J’avais été séduite par le travail de Pascal Bresson avec son roman graphique Simone Veil : l’Immortelle, je tenais donc absolument à lire son adaptation du roman culte de Tatiana de Rosnay (que je n’ai ni lu, ni vu), magnifié par le travail graphique de Horne que je découvre à cette occasion.


Quatrième de couverture : « Deux histoires se déroulent en parallèle : celle de Julia américaine qui vit à Paris, en 2000, avec son mari Bertrand et sa fille Zoë et celle de Sarah déportée avec son père et sa mère, en 194,2 lors de la rafle du Vel’ D’Hiv’. Les deux récits se rejoignent malgré les années qui les séparent.

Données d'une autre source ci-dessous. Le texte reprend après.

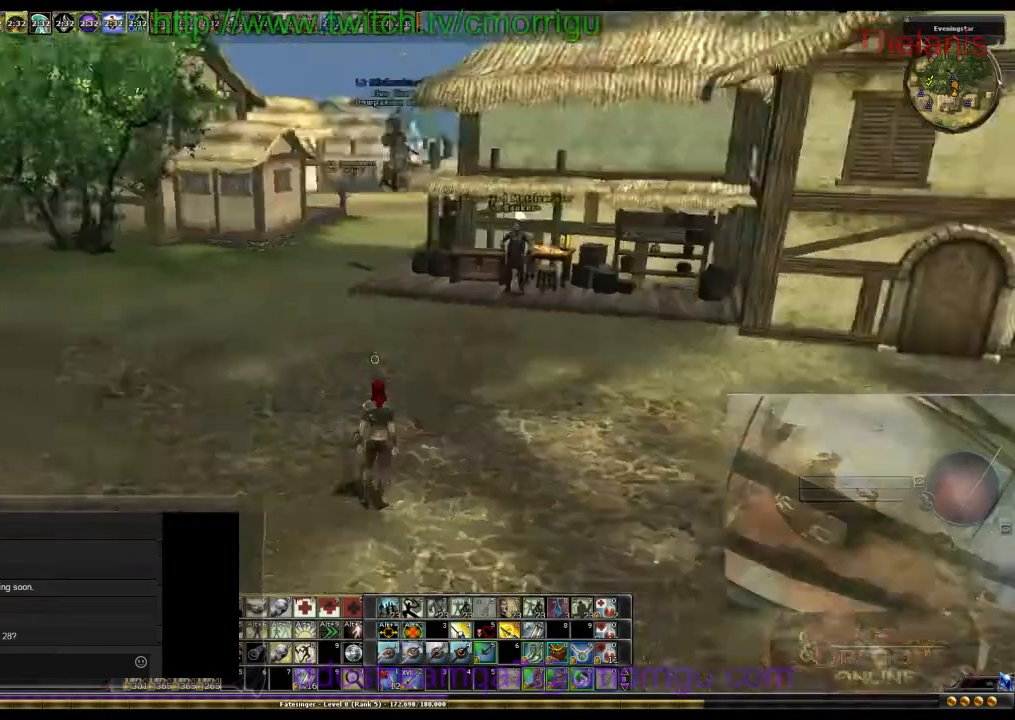
{"keys": ["w"], "events": []}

Paris, juillet 1942 : Sarah, une fillette de dix ans qui porte l’étoile jaune, est arrêtée avec ses parents par la police française, au milieu de la nuit. Paniquée, elle met son petit frère à l’abri en lui promettant de revenir le libérer dès que possible.

Paris, mai 2002 : Julia Jarmond, une journaliste américaine mariée à un Français, doit couvrir la commémoration de la rafle du Vél d’Hiv. Soixante ans après, son chemin va croiser celui de Sarah, et sa vie va changer à jamais.

Elle s’appelait Sarah, est l’histoire de deux familles que lie un terrible secret, c’est aussi l’évocation d’une des pages les plus sombres de l’Occupation.

Le roman de Tatiana de Rosnay est porté par le souffle de Pascal Bresson et revit sous la délicatesse des dessins de Horne. »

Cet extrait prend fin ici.